◆ **Фрагмент источника**
Но даже эта астрономическая сумма маскирует роль сбербанков в преуспеянии Раньери и Ко. Его сбытовики убеждали менеджеров сбербанков участвовать в активной торговле облигациями. Хороший продавец способен преобразить нерешительного и нервозного президента Сбербанка в яростного азартного игрока. Обычно сонные сбербанки превратились в активнейших спекулянтов облигациями. Хотя число сбербанков уменьшалось из-за банкротств, их совокупные активы выросли в 1981-1986 годах с 650 миллиардов до 1200 миллиардов долларов. Маклер Марк Фрид вспоминает, как он посетил менеджера крупной калифорнийской ссудосберегательной ассоциации, который чрезмерно увлекся игрой. Фрид пытался уговорить его, что надо малость остыть, не играть слишком азартно, уменьшить размеры ставок и, главное, захеджировать свои ставки на рынке облигаций. «И знаешь, что он мне ответил? – спросил Фрид. – Он сказал, что хеджирование для молокососов».

По оценкам маклеров рынка закладных, от 50 до 90 процентов прибыли они получали просто от посредничества в торговых операциях сбербанков. Может возникнуть вопрос, почему же президенты сбербанков позволяли Salomon Brothers так чудовищно наживаться за их счет. Ну, для начала, они об этом и не подозревали. Уровень прибыли по этим операциям держался в тайне. А поскольку конкурентов на Уолл-стрит в тот момент не наблюдалось, некому было им подсказать, что именно они обогащают Salomon Brothers. А происходило – и происходит до сих пор – следующее: простой парень, который дарил для городских парадов колесную тележку, был членом Клуба 3-6-3 и поклонником гольфа, стал самым крупным в стране игроком на рынке облигаций. Он и был рыночным дурнем.

◆ **Исходные данные**

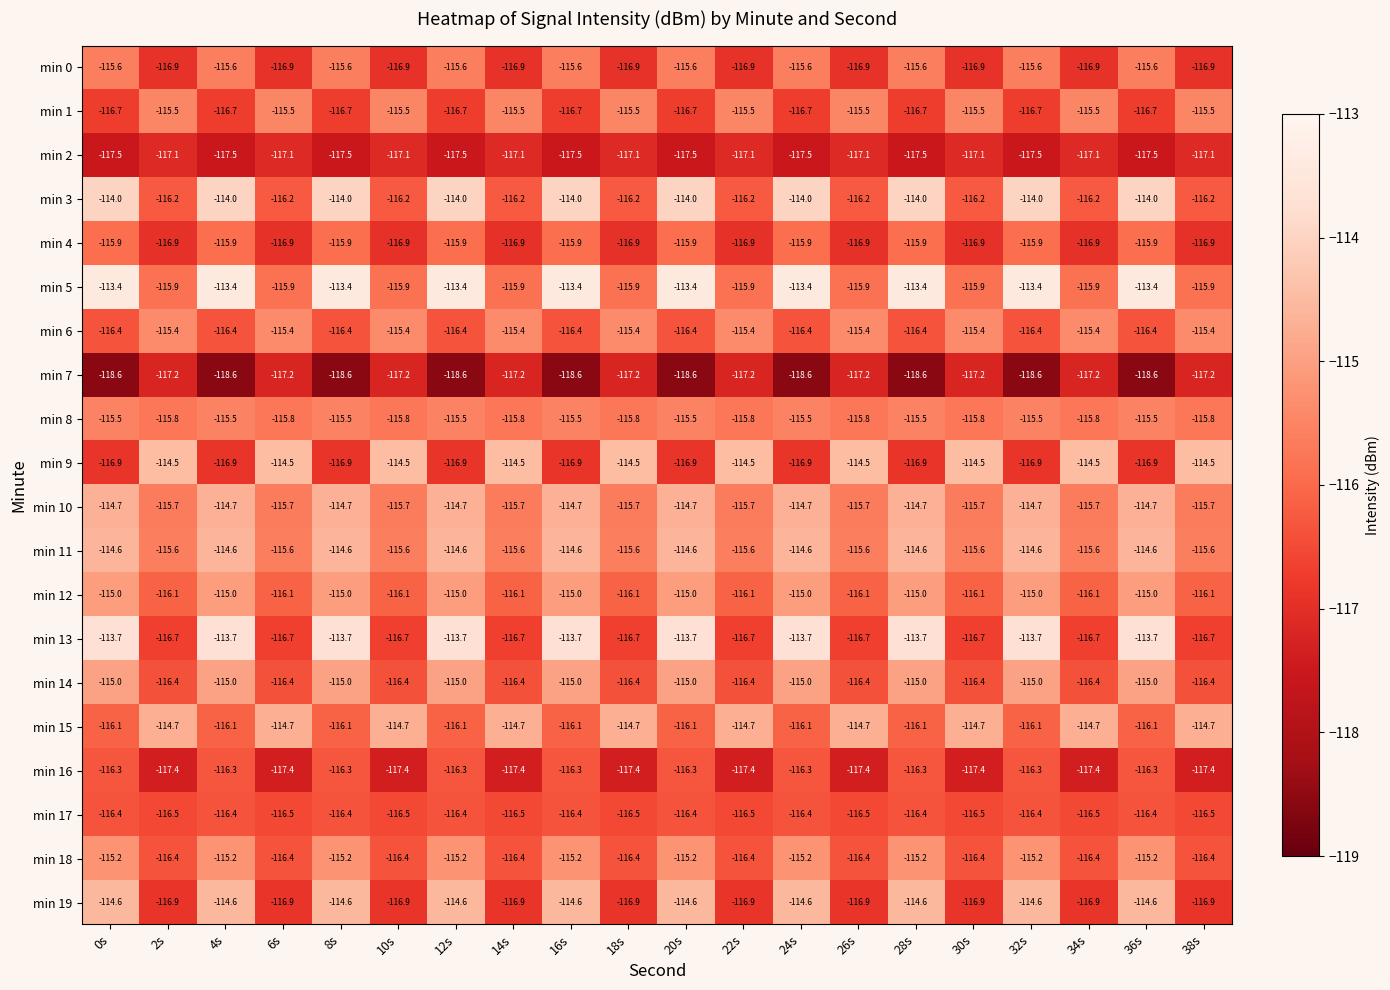

Is it true that min 18 equals -204.7 at 24s?

False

◆ **Что нужно сделать**
Как, по словам фрагмента о сбербанках, изменились их совокупные активы в 1981–1986 годах?

◆ **Готовое задание**
Совокупные активы сбербанков выросли с 650 миллиардов до 1200 миллиардов долларов.